- [Information shown]:
++++++++

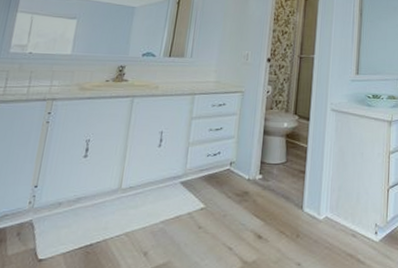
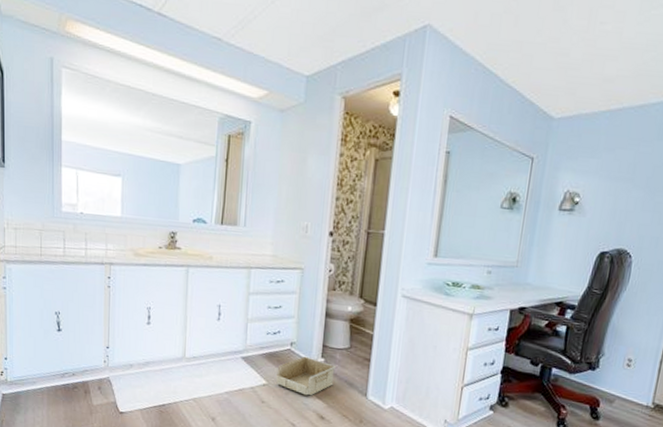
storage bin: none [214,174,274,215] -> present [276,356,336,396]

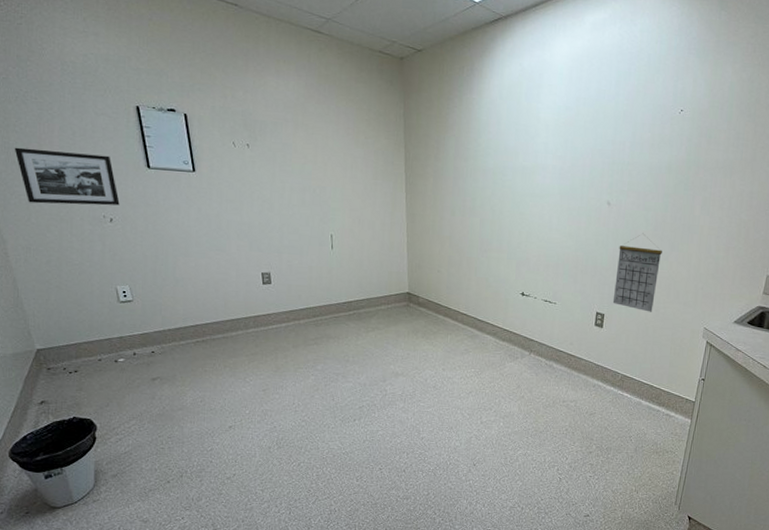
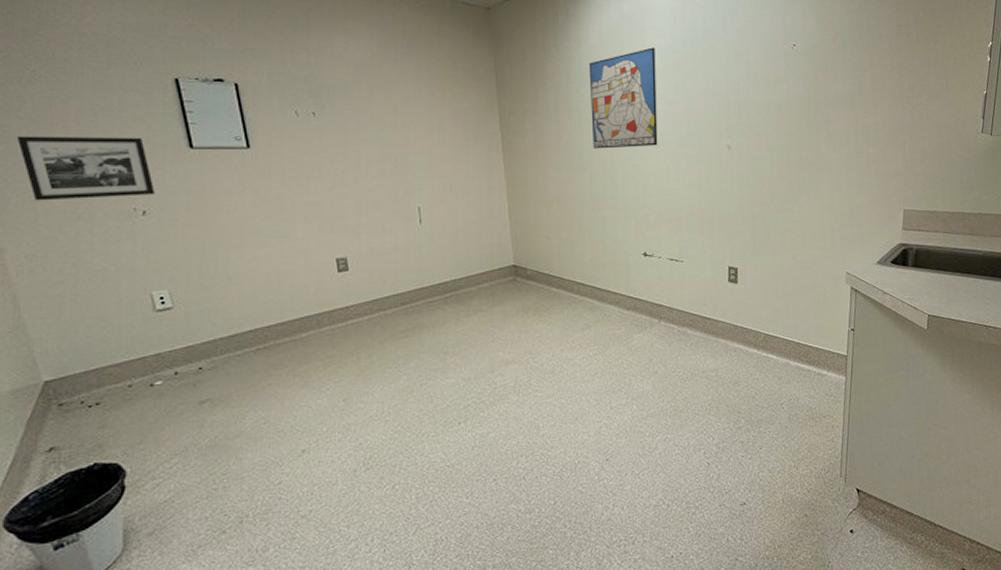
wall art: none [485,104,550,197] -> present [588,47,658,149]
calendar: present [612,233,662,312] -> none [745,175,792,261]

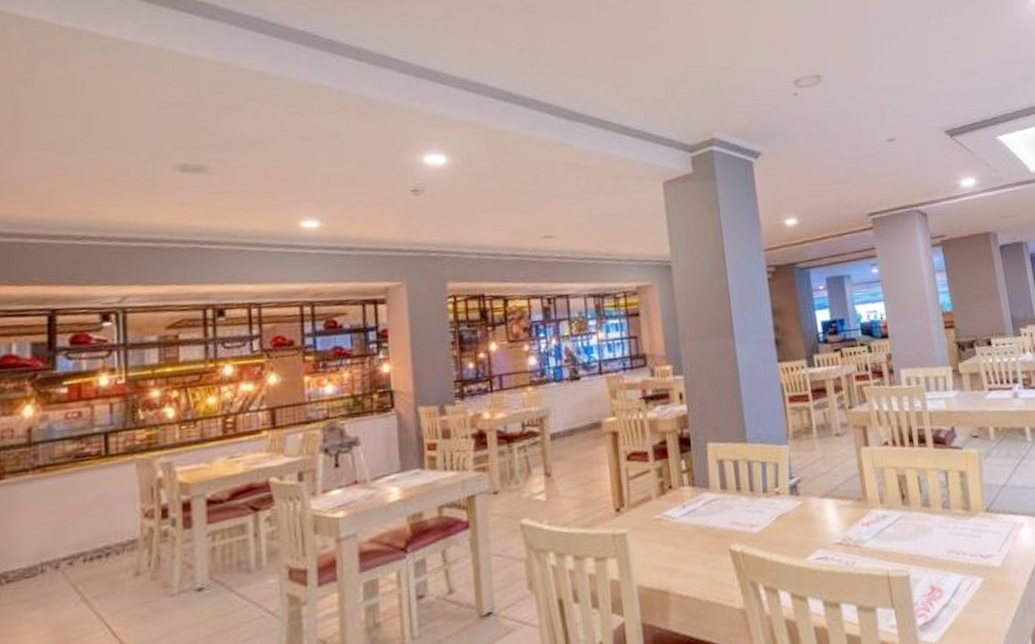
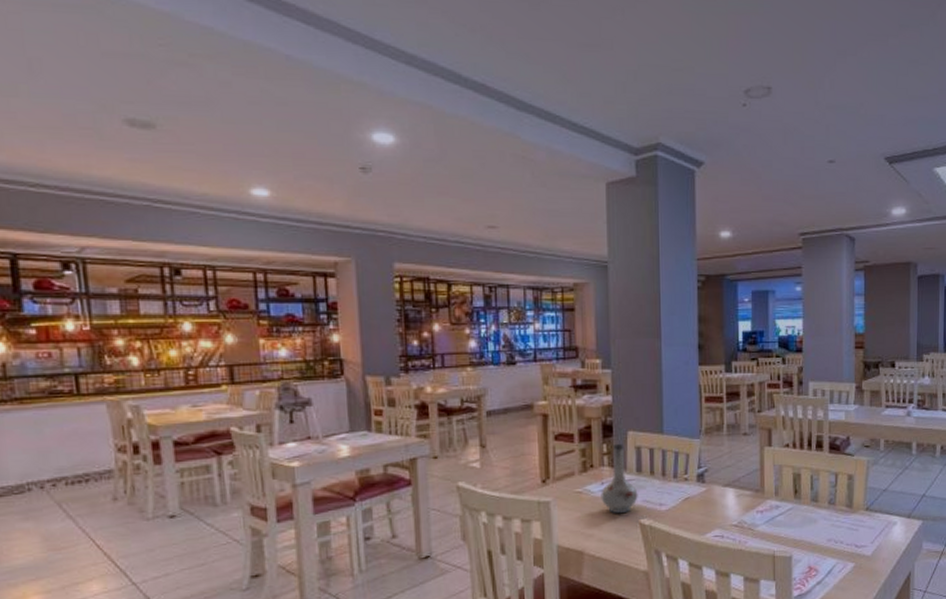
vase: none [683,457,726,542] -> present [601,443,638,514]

++++++++

- [Work to be completed]: Print the data again, word for word, without any pictures.

- [Response to the exercise]:
storage bin: none [214,174,274,215] -> present [276,356,336,396]

wall art: none [485,104,550,197] -> present [588,47,658,149]
calendar: present [612,233,662,312] -> none [745,175,792,261]

vase: none [683,457,726,542] -> present [601,443,638,514]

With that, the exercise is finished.